Model 204
PRESENT or NOT PRESENT Using the Ordered Index, Part I: Ordered Character fields
By James Damon
Is a Field There or Not?
There are many reasons why a DBA, application programmer, or end-user may need to know whether a field is present or absent in a set of records. Fields most often go missing during file loads or file reorganizations due to errors in the data being loaded or errors in the logic of the load program itself. Problems can also occur during the course of normal file updates, if the logic necessary to prevent missing fields is not included in all updating programs. When missing data is detected, the full extent of the problem needs to be known: how many and exactly which records are missing the data, or how many records are correct.
Sometimes missing data is not an error condition, but is expected, and you might want a report of records with (or without) a missing field. For example, not all families have young children. Thus, the CHILD field might be missing in some records in a FAMILIES database.

§ **EXTRACTED MATERIAL**:
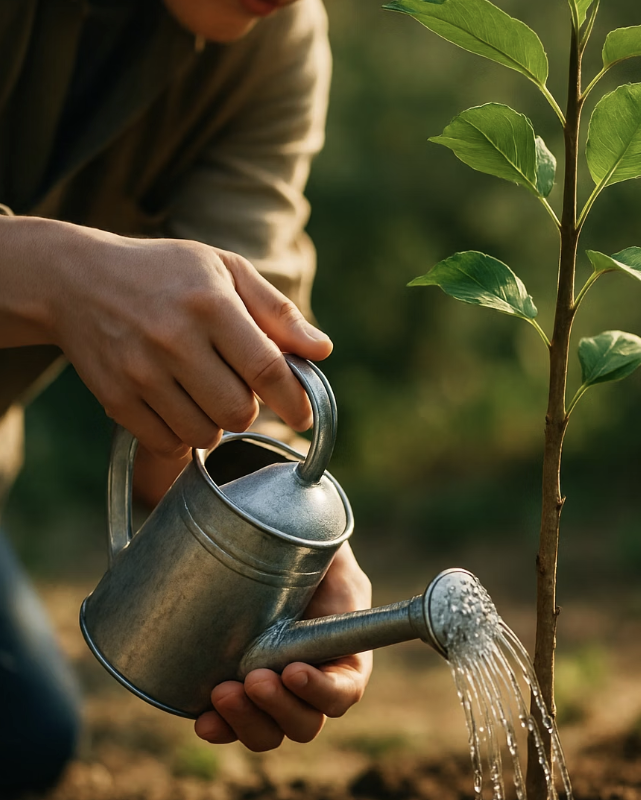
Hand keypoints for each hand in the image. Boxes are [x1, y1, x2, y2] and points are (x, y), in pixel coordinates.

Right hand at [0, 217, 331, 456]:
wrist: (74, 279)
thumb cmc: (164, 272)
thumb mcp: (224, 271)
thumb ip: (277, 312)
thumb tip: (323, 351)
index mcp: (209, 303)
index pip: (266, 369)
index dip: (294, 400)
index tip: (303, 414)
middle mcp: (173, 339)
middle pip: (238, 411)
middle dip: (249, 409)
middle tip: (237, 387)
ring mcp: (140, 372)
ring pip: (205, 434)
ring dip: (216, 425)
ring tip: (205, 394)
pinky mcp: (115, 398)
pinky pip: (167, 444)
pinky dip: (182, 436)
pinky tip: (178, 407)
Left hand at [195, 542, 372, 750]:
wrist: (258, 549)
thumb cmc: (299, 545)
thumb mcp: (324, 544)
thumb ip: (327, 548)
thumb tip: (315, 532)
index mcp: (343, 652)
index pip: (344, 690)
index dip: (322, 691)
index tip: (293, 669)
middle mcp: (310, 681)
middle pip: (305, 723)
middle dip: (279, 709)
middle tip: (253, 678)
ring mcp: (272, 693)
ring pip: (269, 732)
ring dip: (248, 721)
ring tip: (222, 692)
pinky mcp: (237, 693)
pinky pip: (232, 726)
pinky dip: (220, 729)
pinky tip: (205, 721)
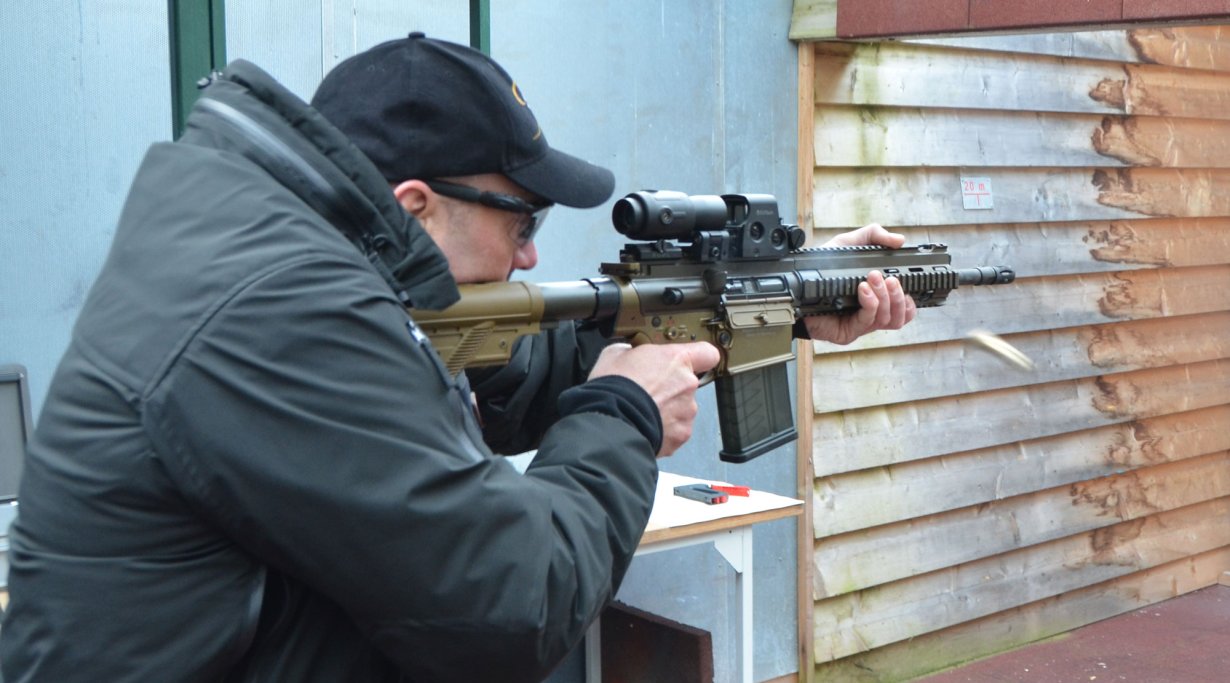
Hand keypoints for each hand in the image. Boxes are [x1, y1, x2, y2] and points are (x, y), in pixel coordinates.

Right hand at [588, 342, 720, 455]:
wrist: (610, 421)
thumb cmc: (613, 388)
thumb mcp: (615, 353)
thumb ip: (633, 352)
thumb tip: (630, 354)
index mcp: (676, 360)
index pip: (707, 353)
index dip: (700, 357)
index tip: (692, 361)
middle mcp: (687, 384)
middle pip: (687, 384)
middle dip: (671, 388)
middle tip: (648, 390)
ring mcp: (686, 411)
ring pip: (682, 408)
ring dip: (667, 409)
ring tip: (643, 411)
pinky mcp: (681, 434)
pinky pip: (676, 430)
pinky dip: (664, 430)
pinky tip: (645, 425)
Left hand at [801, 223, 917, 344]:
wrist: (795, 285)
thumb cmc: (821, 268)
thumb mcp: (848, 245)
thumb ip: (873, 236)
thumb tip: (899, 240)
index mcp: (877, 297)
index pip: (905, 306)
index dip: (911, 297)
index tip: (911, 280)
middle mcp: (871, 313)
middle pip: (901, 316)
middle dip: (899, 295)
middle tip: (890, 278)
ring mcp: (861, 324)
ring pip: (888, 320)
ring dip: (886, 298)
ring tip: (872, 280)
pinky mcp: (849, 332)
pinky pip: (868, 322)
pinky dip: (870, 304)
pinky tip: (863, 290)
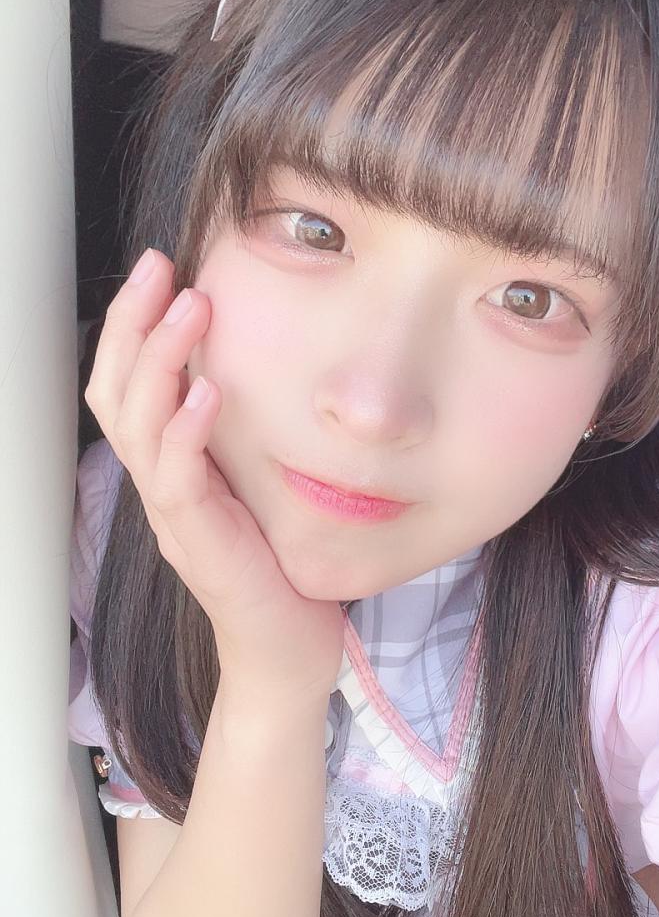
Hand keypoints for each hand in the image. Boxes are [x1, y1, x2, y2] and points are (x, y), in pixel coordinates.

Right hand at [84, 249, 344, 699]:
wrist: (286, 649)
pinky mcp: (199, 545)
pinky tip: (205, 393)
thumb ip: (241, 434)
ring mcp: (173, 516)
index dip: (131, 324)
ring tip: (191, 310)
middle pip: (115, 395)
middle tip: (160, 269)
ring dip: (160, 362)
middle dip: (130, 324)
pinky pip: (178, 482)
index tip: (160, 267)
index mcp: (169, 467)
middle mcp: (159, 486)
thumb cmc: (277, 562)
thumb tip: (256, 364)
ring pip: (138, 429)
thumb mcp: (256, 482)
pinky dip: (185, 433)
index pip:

§ **BRIEF**: Output the entire Model 204 article on whether a field is present or absent, word for word. None of the material is needed here.

§ **ANSWER TO THE EXERCISE**:
Model 204
PRESENT or NOT PRESENT Using the Ordered Index, Part I: Ordered Character fields
By James Damon
Is a Field There or Not?
There are many reasons why a DBA, application programmer, or end-user may need to know whether a field is present or absent in a set of records. Fields most often go missing during file loads or file reorganizations due to errors in the data being loaded or errors in the logic of the load program itself. Problems can also occur during the course of normal file updates, if the logic necessary to prevent missing fields is not included in all updating programs. When missing data is detected, the full extent of the problem needs to be known: how many and exactly which records are missing the data, or how many records are correct.
Sometimes missing data is not an error condition, but is expected, and you might want a report of records with (or without) a missing field. For example, not all families have young children. Thus, the CHILD field might be missing in some records in a FAMILIES database.